* [YOUR INSTRUCTIONS]
Write out all the entries word for word, but skip any images.

──────── SUPPLIED MATERIAL

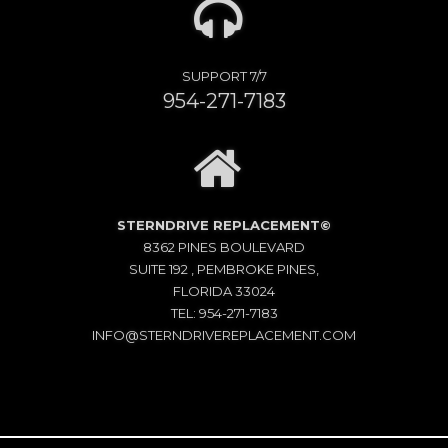
SUPPORT 7/7
954-271-7183
STERNDRIVE REPLACEMENT©
8362 PINES BOULEVARD
SUITE 192 , PEMBROKE PINES,
FLORIDA 33024
TEL: 954-271-7183
INFO@STERNDRIVEREPLACEMENT.COM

────────────────

* [RESULT FOR THIS EXERCISE]
SUPPORT 7/7
954-271-7183
STERNDRIVE REPLACEMENT©
8362 PINES BOULEVARD
SUITE 192 , PEMBROKE PINES,
FLORIDA 33024
TEL: 954-271-7183
INFO@STERNDRIVEREPLACEMENT.COM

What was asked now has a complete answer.